How to complete this task: Give every line of the records below as a Markdown table with two columns, Row and Line, numbering the rows in order and omitting blank lines.

Extracted records:
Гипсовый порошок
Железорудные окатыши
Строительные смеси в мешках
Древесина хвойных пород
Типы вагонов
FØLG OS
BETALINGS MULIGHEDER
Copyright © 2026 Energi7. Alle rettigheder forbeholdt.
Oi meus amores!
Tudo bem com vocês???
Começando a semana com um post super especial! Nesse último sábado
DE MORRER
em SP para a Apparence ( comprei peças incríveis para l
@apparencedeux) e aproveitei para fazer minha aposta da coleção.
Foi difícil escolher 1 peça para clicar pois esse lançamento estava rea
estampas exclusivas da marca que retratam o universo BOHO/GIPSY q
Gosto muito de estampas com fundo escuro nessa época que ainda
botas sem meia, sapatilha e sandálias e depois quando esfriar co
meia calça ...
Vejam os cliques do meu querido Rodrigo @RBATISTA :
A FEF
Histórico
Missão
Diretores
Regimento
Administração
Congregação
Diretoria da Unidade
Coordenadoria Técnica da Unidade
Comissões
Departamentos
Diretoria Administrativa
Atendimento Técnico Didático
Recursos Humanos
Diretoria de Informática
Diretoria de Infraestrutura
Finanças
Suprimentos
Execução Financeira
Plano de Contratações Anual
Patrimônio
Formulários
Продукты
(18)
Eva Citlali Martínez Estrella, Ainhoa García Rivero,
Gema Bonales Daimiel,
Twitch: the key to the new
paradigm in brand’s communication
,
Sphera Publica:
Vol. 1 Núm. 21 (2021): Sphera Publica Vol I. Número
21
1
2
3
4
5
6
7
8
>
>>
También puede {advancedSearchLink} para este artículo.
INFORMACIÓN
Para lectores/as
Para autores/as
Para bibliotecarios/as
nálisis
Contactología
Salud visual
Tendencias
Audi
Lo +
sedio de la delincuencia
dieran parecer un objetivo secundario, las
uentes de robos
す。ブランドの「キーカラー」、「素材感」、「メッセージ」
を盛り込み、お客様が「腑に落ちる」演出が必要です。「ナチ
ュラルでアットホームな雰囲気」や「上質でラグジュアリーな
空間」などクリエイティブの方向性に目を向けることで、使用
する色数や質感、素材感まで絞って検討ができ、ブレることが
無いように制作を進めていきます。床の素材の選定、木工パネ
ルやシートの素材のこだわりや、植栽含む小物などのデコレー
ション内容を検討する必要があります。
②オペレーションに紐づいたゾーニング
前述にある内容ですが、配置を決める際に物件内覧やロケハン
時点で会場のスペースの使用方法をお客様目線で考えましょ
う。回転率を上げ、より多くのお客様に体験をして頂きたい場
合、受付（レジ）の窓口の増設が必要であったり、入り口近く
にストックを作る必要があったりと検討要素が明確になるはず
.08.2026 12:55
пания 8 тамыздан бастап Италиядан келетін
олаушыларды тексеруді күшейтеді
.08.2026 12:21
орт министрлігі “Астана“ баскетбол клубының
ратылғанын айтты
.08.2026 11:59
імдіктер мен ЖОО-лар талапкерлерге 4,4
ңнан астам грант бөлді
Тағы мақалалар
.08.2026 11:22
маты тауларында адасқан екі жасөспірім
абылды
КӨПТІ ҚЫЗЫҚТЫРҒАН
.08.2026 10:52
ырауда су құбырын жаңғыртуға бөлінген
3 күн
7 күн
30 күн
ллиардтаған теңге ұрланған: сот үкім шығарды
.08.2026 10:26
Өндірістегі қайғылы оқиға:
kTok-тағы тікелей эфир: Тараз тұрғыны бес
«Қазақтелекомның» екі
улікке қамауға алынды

Response box:
| Row | Line |
|---|---|
| 1 | Гипсовый порошок |
| 2 | Железорудные окатыши |
| 3 | Строительные смеси в мешках |
| 4 | Древесина хвойных пород |
| 5 | Типы вагонов |
| 6 | FØLG OS |
| 7 | BETALINGS MULIGHEDER |
| 8 | Copyright © 2026 Energi7. Alle rettigheder forbeholdt. |
| 9 | Oi meus amores! |
| 10 | Tudo bem com vocês??? |
| 11 | Começando a semana com um post super especial! Nesse último sábado |
| 12 | DE MORRER |
| 13 | em SP para a Apparence ( comprei peças incríveis para l |
| 14 | @apparencedeux) e aproveitei para fazer minha aposta da coleção. |
| 15 | Foi difícil escolher 1 peça para clicar pois esse lançamento estava rea |
| 16 | estampas exclusivas da marca que retratam o universo BOHO/GIPSY q |
| 17 | Gosto muito de estampas com fundo escuro nessa época que ainda |
| 18 | botas sem meia, sapatilha e sandálias e depois quando esfriar co |
| 19 | meia calça ... |
| 20 | Vejam os cliques do meu querido Rodrigo @RBATISTA : |
| 21 | A FEF |
| 22 | Histórico |
| 23 | Missão |
| 24 | Diretores |
| 25 | Regimento |
| 26 | Administração |
| 27 | Congregação |
| 28 | Diretoria da Unidade |
| 29 | Coordenadoria Técnica da Unidade |
| 30 | Comissões |
| 31 | Departamentos |
| 32 | Diretoria Administrativa |
| 33 | Atendimento Técnico Didático |
| 34 | Recursos Humanos |
| 35 | Diretoria de Informática |
| 36 | Diretoria de Infraestrutura |
| 37 | Finanças |
| 38 | Suprimentos |
| 39 | Execução Financeira |
| 40 | Plano de Contratações Anual |
| 41 | Patrimônio |
| 42 | Formulários |
| 43 | Продукты |
| 44 | (18) |
| 45 | Eva Citlali Martínez Estrella, Ainhoa García Rivero, |
| 46 | Gema Bonales Daimiel, |
| 47 | Twitch: the key to the new |
| 48 | paradigm in brand’s communication |
| 49 | , |
| 50 | Sphera Publica: |
| 51 | Vol. 1 Núm. 21 (2021): Sphera Publica Vol I. Número |
| 52 | 21 |
| 53 | 1 |
| 54 | 2 |
| 55 | 3 |
| 56 | 4 |
| 57 | 5 |
| 58 | 6 |
| 59 | 7 |
| 60 | 8 |
| 61 | > |
| 62 | >> |
| 63 | También puede {advancedSearchLink} para este artículo. |
| 64 | INFORMACIÓN |
| 65 | Para lectores/as |
| 66 | Para autores/as |
| 67 | Para bibliotecarios/as |
| 68 | nálisis |
| 69 | Contactología |
| 70 | Salud visual |
| 71 | Tendencias |
| 72 | Audi |
| 73 | Lo + |
| 74 | sedio de la delincuencia |
| 75 | dieran parecer un objetivo secundario, las |
| 76 | uentes de robos |
| 77 | す。ブランドの「キーカラー」、「素材感」、「メッセージ」 |
| 78 | を盛り込み、お客様が「腑に落ちる」演出が必要です。「ナチ |
| 79 | ュラルでアットホームな雰囲気」や「上質でラグジュアリーな |
| 80 | 空間」などクリエイティブの方向性に目を向けることで、使用 |
| 81 | する色数や質感、素材感まで絞って検討ができ、ブレることが |
| 82 | 無いように制作を進めていきます。床の素材の選定、木工パネ |
| 83 | ルやシートの素材のこだわりや、植栽含む小物などのデコレー |
| 84 | ション内容を検討する必要があります。 |
| 85 | ②オペレーションに紐づいたゾーニング |
| 86 | 前述にある内容ですが、配置を決める際に物件内覧やロケハン |
| 87 | 時点で会場のスペースの使用方法をお客様目線で考えましょ |
| 88 | う。回転率を上げ、より多くのお客様に体験をして頂きたい場 |
| 89 | 合、受付（レジ）の窓口の増設が必要であったり、入り口近く |
| 90 | にストックを作る必要があったりと検討要素が明確になるはず |
| 91 | .08.2026 12:55 |
| 92 | пания 8 тамыздан бастап Италиядан келетін |
| 93 | олаушыларды тексеруді күшейтеді |
| 94 | .08.2026 12:21 |
| 95 | орт министрлігі “Астана“ баскетбол клубының |
| 96 | ратылғанын айтты |
| 97 | .08.2026 11:59 |
| 98 | імдіктер мен ЖОО-лар талапкерлерге 4,4 |
| 99 | ңнан астам грант бөлді |
| 100 | Тағы мақалалар |
| 101 | .08.2026 11:22 |
| 102 | маты тауларында адасқан екі жасөспірім |
| 103 | абылды |
| 104 | КӨПТІ ҚЫЗЫҚТЫРҒАН |
| 105 | .08.2026 10:52 |
| 106 | ырауда су құбырын жаңғыртуға бөлінген |
| 107 | 3 күн |
| 108 | 7 күн |
| 109 | 30 күн |
| 110 | ллиардтаған теңге ұрланған: сот үкім шығарды |
| 111 | .08.2026 10:26 |
| 112 | Өндірістегі қайғылы оқиға: |
| 113 | kTok-тағы тікелей эфир: Тараз тұрғыны бес |
| 114 | «Қазақтелекомның» екі |
| 115 | улікке қамауға алынды |